* _Supplied information_
========

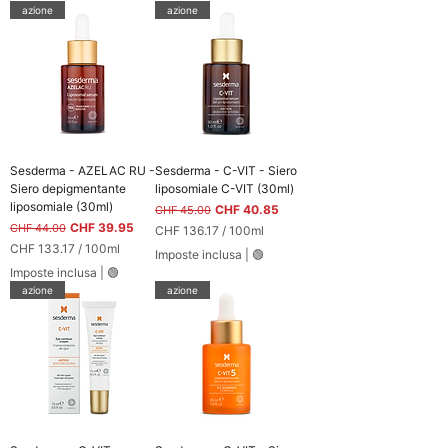
azione
azione
Sesderma - AZELAC RU -
Sesderma - C-VIT - Siero
Siero depigmentante
liposomiale C-VIT (30ml)
liposomiale (30ml)
Prezzo regolare
Prezzo scontato
CHF 40.85
CHF 45.00
Prezzo regolare
Prezzo scontato
CHF 39.95
CHF 44.00
CHF 136.17
/
100ml
C
CHF 133.17
/
100ml
Imposte inclusa
|
🟢
H
C
Imposte inclusa
|
🟢
F
H
azione
azione
F
1
3
1
6
3
.
3
1
.
7
1
p
7
e
p
r
e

========

* _To-do item_
I'd like the material repeated word for word, without the pictures it holds.

* _Solved problem_
azione
azione
Sesderma - AZELAC RU -
Sesderma - C-VIT - Siero
Siero depigmentante
liposomiale C-VIT (30ml)
liposomiale (30ml)
Prezzo regolare
Prezzo scontato
CHF 40.85
CHF 45.00
Prezzo regolare
Prezzo scontato
CHF 39.95
CHF 44.00
CHF 136.17
/
100ml
C
CHF 133.17
/
100ml
Imposte inclusa
|
🟢
H
C
Imposte inclusa
|
🟢
F
H
azione
azione
F
1
3
1
6
3
.
3
1
.
7
1
p
7
e
p
r
e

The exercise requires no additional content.